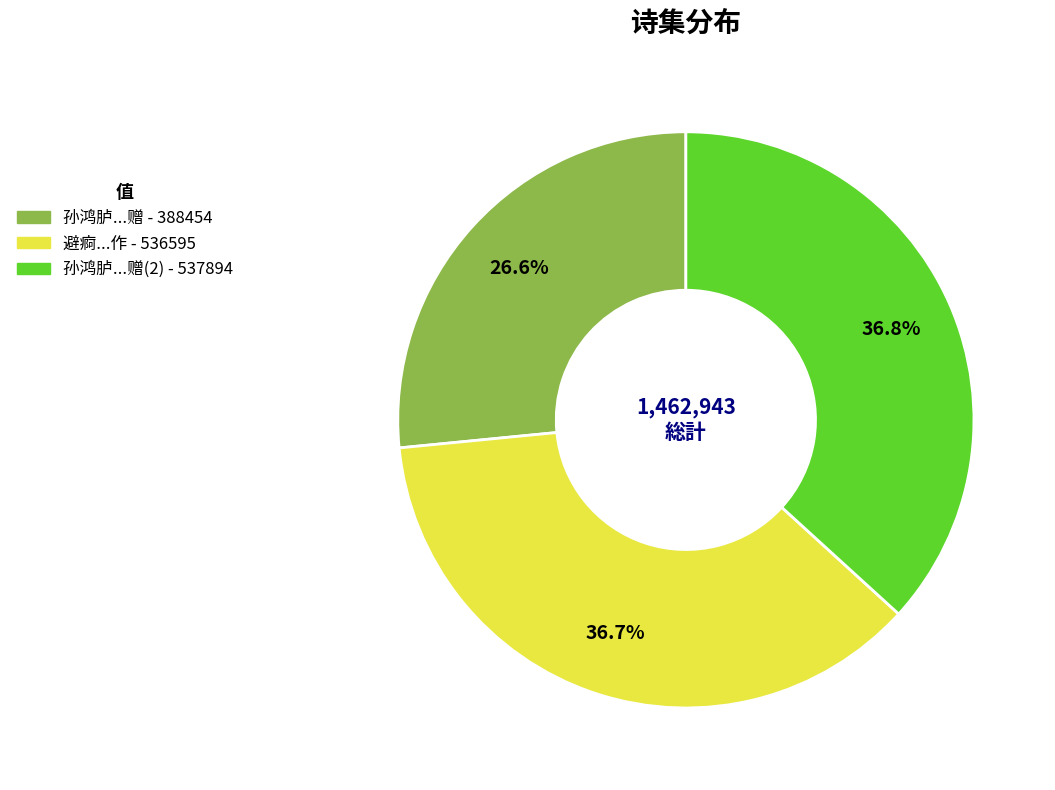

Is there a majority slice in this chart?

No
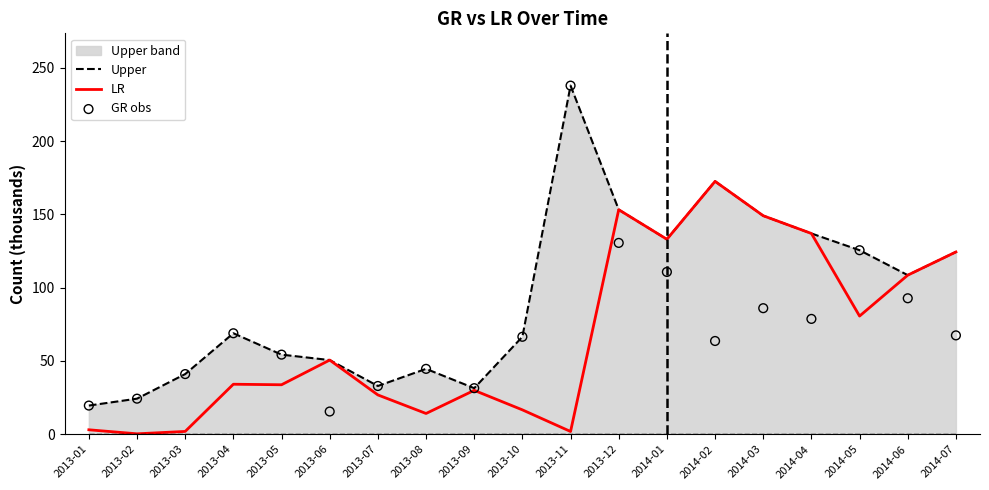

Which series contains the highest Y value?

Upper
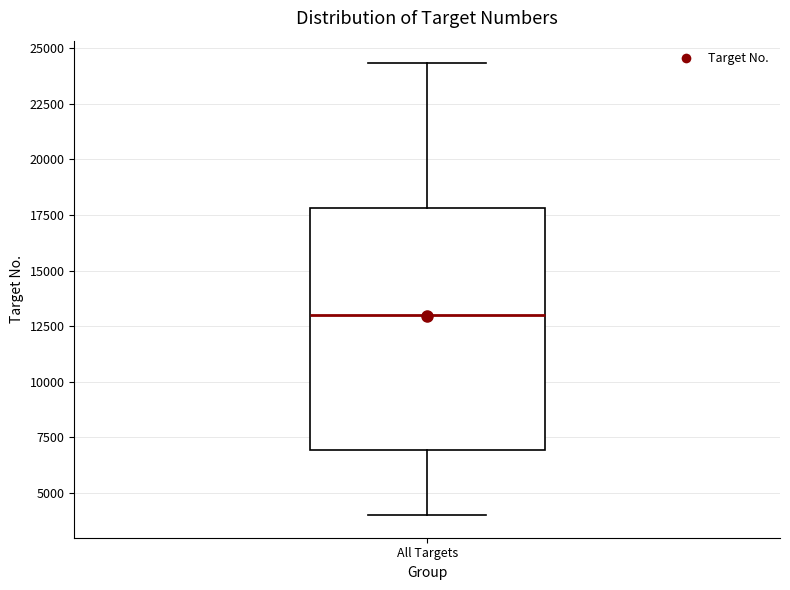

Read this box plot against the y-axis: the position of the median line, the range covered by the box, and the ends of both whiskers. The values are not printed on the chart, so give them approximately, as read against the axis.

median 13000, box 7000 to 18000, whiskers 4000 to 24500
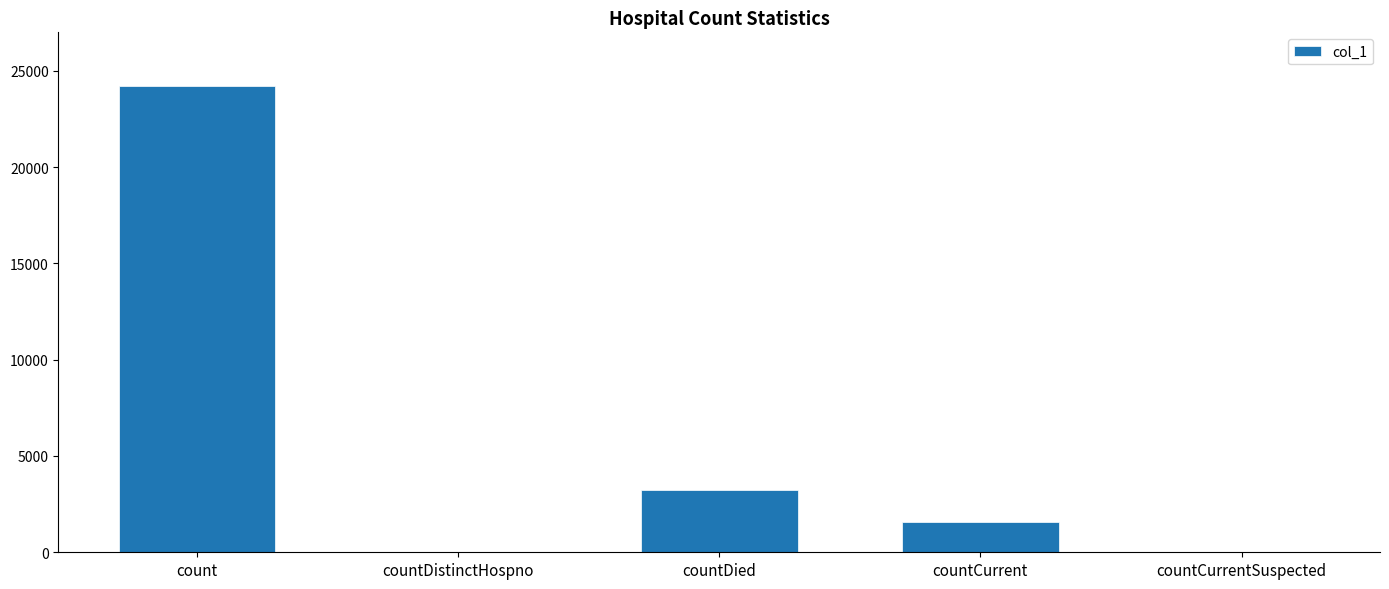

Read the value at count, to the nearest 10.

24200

########

* _PROBLEM DETAILS_: Rewrite all the entries above with "chart" changed to "graph" wherever it occurs, keeping everything else the same and leaving out the pictures.

* _REPLY TO THE EXERCISE_:
Is there a majority slice in this graph?

No

Which series contains the highest Y value?

Upper

Read this box plot against the y-axis: the position of the median line, the range covered by the box, and the ends of both whiskers. The values are not printed on the graph, so give them approximately, as read against the axis.

median 13000, box 7000 to 18000, whiskers 4000 to 24500

Read the value at count, to the nearest 10.

24200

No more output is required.